Remember that you are dust, and to dust you shall return.

Lent is upon us. Ever since becoming Catholic I have found Lent to be a fascinating and mysterious season. The Liturgy is pared down (no Gloria, no alleluia), decorations become sparse, and of course the strong penitential aspect forces us to take a hard and honest look at our lives. Moreover, we begin Lent with this strange practice of smearing ashes on our heads.

The Masses for Ash Wednesday always get a large crowd. Those who rarely go to Mass, who won’t go even to Christmas or Easter Masses, will go for Ash Wednesday. There’s even a subset of people who won’t go to Mass but will stop by the Church looking for ashes to take home. I’m hoping that one day I will have the chance to ask some of them why this is so important to them. For now, I can only speculate. The ashes are a sign of repentance and humility. Perhaps even those who for the rest of the year have little interest in religion still recognize something deeply and critically important about this sign of penance and of our mortality.

Speaking of dust and mortality, the second chapter of Genesis tells the story of the creation of man:

 “then the Lord God formed the man out of the dust of the ground and blew into his nostrils the breath of life, and the man became a living being.” (Genesis 2:7)

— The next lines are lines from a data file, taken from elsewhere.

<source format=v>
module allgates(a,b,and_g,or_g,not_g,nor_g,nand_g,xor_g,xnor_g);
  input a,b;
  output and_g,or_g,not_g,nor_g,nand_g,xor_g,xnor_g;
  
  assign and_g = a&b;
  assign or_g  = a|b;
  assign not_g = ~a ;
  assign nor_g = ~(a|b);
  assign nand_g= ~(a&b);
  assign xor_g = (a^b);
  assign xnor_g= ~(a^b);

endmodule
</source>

The man is Adam which is Hebrew for “man, human being”. The word is a riff on the word for earth (adama). It’s interesting how the very name for humanity is rooted in the earth. For all our accomplishments, our advances in technology and knowledge, our spreading over the whole world and even out into space, we are still dust of the earth. The ashes of Ash Wednesday remind us of this reality and therefore of our mortality and the fact that we are not God. We are of the earth and to earth we will return. Ashes remind us of the need for humility.

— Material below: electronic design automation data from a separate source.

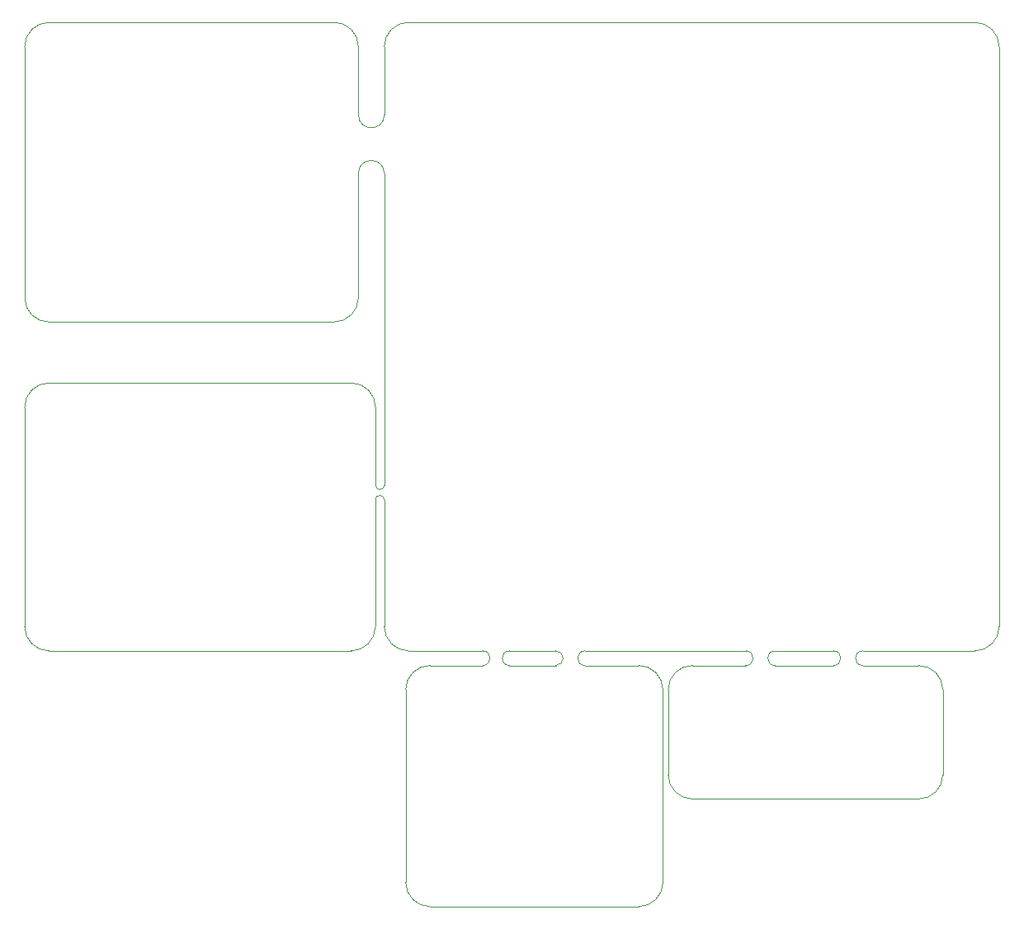
<source format=gm1>
G04 #@! TF.GenerationSoftware,KiCad,Pcbnew,5.1.10-88a1d61d58~88~ubuntu18.04.1*
G04 #@! TF.CreationDate,2021-10-23T19:35:26+09:00*
G04 #@! TF.ProjectId,CameraJigSTM32F446RE_Logic,43616d65-7261-44a6-9967-53544d333246,rev?*
G04 #@! TF.SameCoordinates,Original*
G04 #@! TF.FileFunction,Profile,NP*
%FSLAX46Y46*%
G04 Gerber Fmt 4.6, Leading zero omitted, Abs format (unit mm)*
G04 Created by KiCad (PCBNEW 5.1.10-88a1d61d58~88~ubuntu18.04.1) date 2021-10-23 19:35:26*
%MOMM*%
%LPD*%
G01*
G04 APERTURE LIST*
G04 #@! TA.AperFunction,Profile*
%ADD10C,0.050000*%
G04 #@! TD*
G04 APERTURE END LIST*
D10*
X130000000Y-128000000D02*
X124000000Y-128000000D01*
X130000000Y-126500000D02*
X124000000Y-126500000D01*
X130000000Y-126500000D02*
G75*
G02*
X130000000Y-128000000I0J-750000D01*
G01*
X133000000Y-128000000D02*
G75*
G02*
X133000000Y-126500000I0J750000D01*
G01*
X133000000Y-128000000D02*
X138724000Y-128000000D01*
X144500000Y-126500000D02*
X133000000Y-126500000D01*
X124000000Y-128000000D02*
G75*
G02*
X124000000Y-126500000I0J750000D01*
G01*
X121000000Y-126500000D02*
G75*
G02*
X121000000Y-128000000I0J-750000D01*
G01*
X96750000Y-128000000D02*
X101500000Y-128000000D01*
X101472517Y-126500504D02*
G75*
G02*
X101500000Y-128000000I27483J-749496D01*
G01*
X96750000Y-128000000D02*
G75*
G02*
X96750000Y-126500000I0J750000D01*
G01*
X96750000Y-126500000D02*
X101472517Y-126500000D01*
X104500000Y-128000000D02*
G75*
G02*
X104500000Y-126500000I0J750000D01*
G01*
X94000000Y-126500000D02*
G75*
G02*
X94000000Y-128000000I0J-750000D01*
G01*
X104500000Y-126500000D02*
X121000000Y-126500000D01*
X104500000Y-128000000D02*
X110000000Y-128000000D01*
X144500000Y-62000000D02*
G75*
G02*
X147000000Y-64500000I0J-2500000D01*
G01*
X141224000Y-139200000D02*
G75*
G02*
X138724000Y-141700000I-2500000J0D01*
G01*
X138724000Y-128000000D02*
G75*
G02*
X141224000Y-130500000I0J-2500000D01*
G01*
X141224000Y-130500000D02*
X141224000Y-139200000D01*
X115530000Y-141700000D02*
G75*
G02*
X113030000Y-139200000I0J2500000D01*
G01*
X115530000Y-141700000D02*
X138724000Y-141700000D01*
X113030000Y-130500000D02*
G75*
G02*
X115530000Y-128000000I2500000J0D01*
G01*
X113030000Y-130500000D02*
X113030000Y-139200000D01*
X121000000Y-128000000D02*
X115530000Y-128000000D01*
X112500000Y-150250000D02*
G75*
G02*
X110000000Y-152750000I-2500000J0D01*
G01*
X110000000Y-128000000D02*
G75*
G02*
X112500000Y-130500000I0J-2500000D01*
G01*
X112500000Y-130500000D02*
X112500000Y-150250000D01*
X88600000Y-152750000D02*
G75*
G02*
X86100000Y-150250000I0J2500000D01*
G01*
X110000000Y-152750000D02*
X88600000Y-152750000D01*
X86100000Y-130500000D02*
X86100000Y-150250000D01*
X86100000Y-130500000D02*
G75*
G02*
X88600000Y-128000000I2500000J0D01*
G01*
X88600000Y-128000000D02*
X94000000Y-128000000D01*
X147000000Y-124000000D02*
G75*
G02*
X144500000Y-126500000I-2500000J0D01*
G01*
X86400000Y-126500000D02*
G75*
G02*
X83900000Y-124000000I0J2500000D01*
G01*
X86400000Y-126500000D02*
X94000000Y-126500000D01*
X83000000Y-111000000D02*
G75*
G02*
X83900000Y-111000000I450000J0D01*
G01*
X83900000Y-111000000D02*
X83900000Y-124000000D01*
X83000000Y-124000000D02*
G75*
G02*
X80500000Y-126500000I-2500000J0D01*
G01*
X83000000Y-111000000D02*
X83000000Y-124000000D01*
X49500000Y-126500000D02*
X80500000Y-126500000D01*
X49500000Y-126500000D02*
G75*
G02*
X47000000Y-124000000I0J2500000D01*
G01*
X83899537Y-109520413D02*
G75*
G02*
X83000000Y-109500000I-449537J20413D01*
G01*
X83000000Y-101500000D02*
X83000000Y-109500000D01*
X80500000Y-99000000D02*
G75*
G02*
X83000000Y-101500000I0J-2500000D01*
G01*
X81250000Y-77500000D02*
G75*
G02*
X83900000Y-77500000I1325000J0D01*
G01*
X83900000Y-77500000D02*
X83899537Y-109520413D01*
X83900000Y-71500000D02*
G75*
G02*
X81250000Y-71500000I-1325000J0D01*
G01*
X83900000Y-64500000D02*
G75*
G02*
X86400000Y-62000000I2500000J0D01*
G01*
X83900000Y-71500000D02*
X83900000Y-64500000D01*
X81250000Y-90250000D02*
X81250000Y-77500000D01*
X47000000Y-64500000D02*
X47000000Y-90250000D01*
X47000000Y-101500000D02*
G75*
G02*
X49500000Y-99000000I2500000J0D01*
G01*
X80500000Y-99000000D02*
X49500000Y-99000000D01*
X49500000Y-92750000D02*
G75*
G02*
X47000000Y-90250000I0J2500000D01*
G01*
X78750000Y-92750000D02*
X49500000Y-92750000D01*
X81250000Y-90250000D02*
G75*
G02*
X78750000Y-92750000I-2500000J0D01*
G01*
X78750000Y-62000000D02*
G75*
G02*
X81250000Y-64500000I0J-2500000D01*
G01*
X81250000Y-64500000D02*
X81250000Y-71500000D01*
X49500000Y-62000000D02*
X78750000Y-62000000D01*
X47000000Y-64500000D02*
G75*
G02*
X49500000Y-62000000I2500000J0D01*
G01*
X147000000Y-64500000D02*
X147000000Y-124000000D01*
X47000000Y-101500000D02*
X47000000Y-124000000D01*
X86400000Y-62000000D02*
X144500000Y-62000000D01*
M02*

</source>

And yet, there is something special about this dust of the earth. God created the world and all in it by speaking a word. He created Adam by forming him from the earth by His own hands. Yes, we are of the dust of the earth and to dust we shall return. But we are also more than just dust. God breathed into this dust and we became something more. We are made in the image and likeness of God. We are made lovingly and purposefully by His hand.

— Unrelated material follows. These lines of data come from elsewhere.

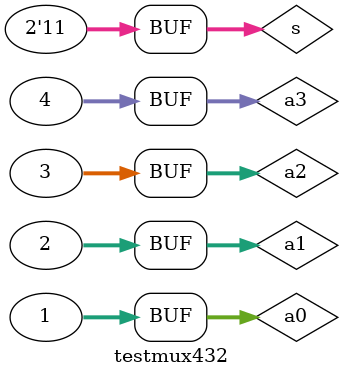
<source format=v>
`timescale 1ns / 1ps


module testmux432;

	// Inputs
	reg [31:0] a0;
	reg [31:0] a1;
	reg [31:0] a2;
	reg [31:0] a3;
	reg [1:0] s;

	// Outputs
	wire [31:0] y;

	// Instantiate the Unit Under Test (UUT)
	mux4x32 uut (
		.a0(a0), 
		.a1(a1), 
		.a2(a2), 
		.a3(a3), 
		.s(s), 
		.y(y)
	);

	initial begin
		// Initialize Inputs
		a0 = 1;
		a1 = 2;
		a2 = 3;
		a3 = 4;
		s = 0;

		// Wait 100 ns for global reset to finish
		#100;
        
		// Add stimulus here
		#100;
		s = 1;
		#100;
		s = 2;
		#100;
		s = 3;
	end
      
endmodule


</source>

Before the distribution of ashes, the Roman Missal gives two options for the blessing of ashes. Here is one of them:

 O God, who are moved by acts of humility

and respond with forgiveness to works of penance,

lend your merciful ear to our prayers

and in your kindness pour out the grace of your ⁜ blessing

on your servants who are marked with these ashes,

that, as they follow the Lenten observances,

they may be worthy to come with minds made pure

to celebrate the Paschal Mystery of your Son.

Through Christ our Lord.

God is “moved by acts of humility” or the Latin “humilitatióne flécteris”. God bends or inclines (flécteris) down to us. Think of a mother or father bending down to listen to his or her child or getting down on one knee to come closer to the child’s level. Such is God’s humility. God bends down to us His children by becoming man. Christ humbled himself to share in our humanity as St. Paul says. God comes to us, those whom He formed lovingly from the dust. In coming to us in Christ he bends down to us so as to bring us up to Himself, like the parent then picking the child up. God comes down to us to lift us up by recreating us and filling us with life and grace.  

God bends down (flécteris) in response to our acts of humility (humilitatióne). Only the humble are open to receive from the Lord. Only the humble will embrace the Father who comes down to us in love. Those ashes on our foreheads should reflect a deeper interior disposition. Ashes by themselves will not do anything. They are not magic. Let them reflect the reality of your heart and mind. You are dust. You are mortal and fragile. You are in need of salvation. Acknowledge that, but then turn to your God who bends down to you in response to lift you up.

Image: Personal photo taken during a youth group activity. We bundled up blessed palms from last year’s Palm Sunday to burn for ashes.